Title: Community detection and goodness of fit tests in random graph models: a probabilistic approach
Authors: Anirban Bhattacharya - Texas AM University (United States)
Debdeep Pati - Texas A&M University (United States) [presenting]
Junxian Geng - Florida State University (United States)
Abstract: In this talk, I focus on two key problems in random graph models models. The first part of the talk deals with clustering the nodes of a network into groups which share a similar connectivity pattern. Existing algorithms for community detection assume the knowledge of the number of clusters or estimate it a priori using various selection criteria and subsequently estimate the community structure. Ignoring the uncertainty in the first stage may lead to erroneous clustering, particularly when the community structure is vague.
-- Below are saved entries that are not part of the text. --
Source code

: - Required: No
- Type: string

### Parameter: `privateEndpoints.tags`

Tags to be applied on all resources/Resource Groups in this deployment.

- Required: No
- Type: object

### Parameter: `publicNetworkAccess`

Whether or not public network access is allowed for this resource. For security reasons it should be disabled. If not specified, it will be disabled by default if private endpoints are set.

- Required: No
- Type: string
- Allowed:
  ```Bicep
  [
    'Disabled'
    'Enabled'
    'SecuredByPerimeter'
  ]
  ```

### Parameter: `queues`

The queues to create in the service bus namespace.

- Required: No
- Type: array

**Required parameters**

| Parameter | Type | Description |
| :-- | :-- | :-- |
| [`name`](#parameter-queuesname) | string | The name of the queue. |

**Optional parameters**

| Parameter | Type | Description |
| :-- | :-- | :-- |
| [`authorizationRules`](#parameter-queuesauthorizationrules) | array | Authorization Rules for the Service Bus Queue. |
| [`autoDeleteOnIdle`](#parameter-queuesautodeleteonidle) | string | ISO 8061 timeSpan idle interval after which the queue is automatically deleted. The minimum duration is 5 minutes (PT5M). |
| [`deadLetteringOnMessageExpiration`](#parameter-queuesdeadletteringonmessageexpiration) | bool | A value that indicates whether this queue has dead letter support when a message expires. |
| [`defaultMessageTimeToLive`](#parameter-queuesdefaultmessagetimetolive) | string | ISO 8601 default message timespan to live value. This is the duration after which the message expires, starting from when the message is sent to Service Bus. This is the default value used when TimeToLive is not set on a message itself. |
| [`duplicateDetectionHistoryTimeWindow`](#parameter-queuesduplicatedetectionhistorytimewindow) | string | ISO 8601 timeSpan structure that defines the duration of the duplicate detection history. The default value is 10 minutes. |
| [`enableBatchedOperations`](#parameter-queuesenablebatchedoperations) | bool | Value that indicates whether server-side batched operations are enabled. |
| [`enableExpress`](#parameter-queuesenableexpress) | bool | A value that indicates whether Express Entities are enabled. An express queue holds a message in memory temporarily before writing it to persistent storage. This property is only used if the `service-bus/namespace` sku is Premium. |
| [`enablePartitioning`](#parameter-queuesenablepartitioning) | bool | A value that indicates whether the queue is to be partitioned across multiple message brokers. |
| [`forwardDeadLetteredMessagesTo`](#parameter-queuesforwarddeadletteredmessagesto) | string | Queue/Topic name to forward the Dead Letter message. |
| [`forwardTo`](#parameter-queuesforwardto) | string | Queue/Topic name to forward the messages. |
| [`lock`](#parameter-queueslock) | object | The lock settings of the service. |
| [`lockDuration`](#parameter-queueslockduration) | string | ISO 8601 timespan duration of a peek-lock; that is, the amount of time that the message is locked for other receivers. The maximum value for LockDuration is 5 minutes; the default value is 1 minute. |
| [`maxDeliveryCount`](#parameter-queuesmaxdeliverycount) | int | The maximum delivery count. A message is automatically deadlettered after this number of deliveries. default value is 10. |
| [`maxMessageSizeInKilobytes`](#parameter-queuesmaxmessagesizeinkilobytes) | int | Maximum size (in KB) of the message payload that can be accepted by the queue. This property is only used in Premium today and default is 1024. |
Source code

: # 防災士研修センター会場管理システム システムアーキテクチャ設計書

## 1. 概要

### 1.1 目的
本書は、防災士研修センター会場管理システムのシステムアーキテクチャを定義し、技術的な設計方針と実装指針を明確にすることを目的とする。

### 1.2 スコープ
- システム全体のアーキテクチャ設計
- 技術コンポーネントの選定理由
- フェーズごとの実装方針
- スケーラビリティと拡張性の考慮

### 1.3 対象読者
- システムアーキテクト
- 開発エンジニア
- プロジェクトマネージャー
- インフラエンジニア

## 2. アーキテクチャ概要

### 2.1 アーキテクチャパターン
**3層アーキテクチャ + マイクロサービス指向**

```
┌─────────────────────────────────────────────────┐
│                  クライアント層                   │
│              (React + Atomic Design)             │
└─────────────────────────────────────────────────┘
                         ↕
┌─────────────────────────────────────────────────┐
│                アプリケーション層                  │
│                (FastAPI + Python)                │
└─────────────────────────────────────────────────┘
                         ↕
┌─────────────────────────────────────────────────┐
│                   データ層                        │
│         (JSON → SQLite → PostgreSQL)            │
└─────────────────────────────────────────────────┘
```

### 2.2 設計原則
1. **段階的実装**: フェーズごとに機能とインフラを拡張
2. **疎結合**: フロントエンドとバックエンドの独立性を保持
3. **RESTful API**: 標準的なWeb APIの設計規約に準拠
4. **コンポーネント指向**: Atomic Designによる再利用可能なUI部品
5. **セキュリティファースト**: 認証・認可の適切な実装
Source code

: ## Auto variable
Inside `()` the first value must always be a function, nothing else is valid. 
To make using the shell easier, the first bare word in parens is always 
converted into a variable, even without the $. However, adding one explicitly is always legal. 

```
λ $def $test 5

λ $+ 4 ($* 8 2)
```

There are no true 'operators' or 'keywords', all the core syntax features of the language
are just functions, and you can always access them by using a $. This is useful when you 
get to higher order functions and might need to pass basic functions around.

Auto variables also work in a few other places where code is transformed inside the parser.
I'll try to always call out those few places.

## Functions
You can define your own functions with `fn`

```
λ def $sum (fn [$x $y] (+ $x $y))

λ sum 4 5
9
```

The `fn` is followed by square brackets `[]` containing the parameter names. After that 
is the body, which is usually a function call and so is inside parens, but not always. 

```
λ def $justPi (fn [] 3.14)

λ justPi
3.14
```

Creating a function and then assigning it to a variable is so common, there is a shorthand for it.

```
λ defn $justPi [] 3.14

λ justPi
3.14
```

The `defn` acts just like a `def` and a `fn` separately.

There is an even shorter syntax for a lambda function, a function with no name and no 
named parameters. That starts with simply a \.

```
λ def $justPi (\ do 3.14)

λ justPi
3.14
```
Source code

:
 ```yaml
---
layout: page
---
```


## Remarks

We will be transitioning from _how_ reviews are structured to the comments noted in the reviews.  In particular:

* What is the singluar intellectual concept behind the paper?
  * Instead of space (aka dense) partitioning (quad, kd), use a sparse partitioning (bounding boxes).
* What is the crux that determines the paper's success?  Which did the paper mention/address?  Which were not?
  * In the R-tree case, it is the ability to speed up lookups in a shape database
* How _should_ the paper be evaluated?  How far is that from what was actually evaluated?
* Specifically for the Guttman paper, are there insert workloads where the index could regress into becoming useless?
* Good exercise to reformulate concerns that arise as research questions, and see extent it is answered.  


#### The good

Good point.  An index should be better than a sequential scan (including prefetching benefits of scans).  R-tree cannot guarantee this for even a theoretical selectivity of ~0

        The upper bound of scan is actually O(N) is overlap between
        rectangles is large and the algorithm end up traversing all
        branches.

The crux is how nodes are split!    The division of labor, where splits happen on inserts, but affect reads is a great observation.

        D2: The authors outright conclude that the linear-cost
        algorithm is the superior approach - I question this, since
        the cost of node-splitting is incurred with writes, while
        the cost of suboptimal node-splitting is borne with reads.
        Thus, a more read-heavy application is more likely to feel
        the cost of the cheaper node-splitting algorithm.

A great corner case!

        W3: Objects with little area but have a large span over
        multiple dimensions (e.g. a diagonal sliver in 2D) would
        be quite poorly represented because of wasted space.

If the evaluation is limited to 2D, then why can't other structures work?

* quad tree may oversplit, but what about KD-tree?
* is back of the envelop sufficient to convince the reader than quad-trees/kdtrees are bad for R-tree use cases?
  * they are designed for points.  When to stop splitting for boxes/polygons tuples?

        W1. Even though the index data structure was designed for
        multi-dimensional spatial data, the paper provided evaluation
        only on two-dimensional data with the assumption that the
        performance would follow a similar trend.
I instead propose a coherent probabilistic framework for simultaneous estimation of the number of communities and the community structure. The methodology is shown to outperform recently developed community detection algorithms in a variety of synthetic data examples and in recovering activation regions from brain connectivity matrices. In addition, I derive minimax optimal bounds for the Bayes risk, which is novel in the Bayesian context to best of my knowledge. In the second part of the talk, I focus on deriving goodness of fit tests when the number of communities is unknown. The test relies on algebraic geometric techniques, which can potentially be generalized to construct goodness of fit tests in latent class models.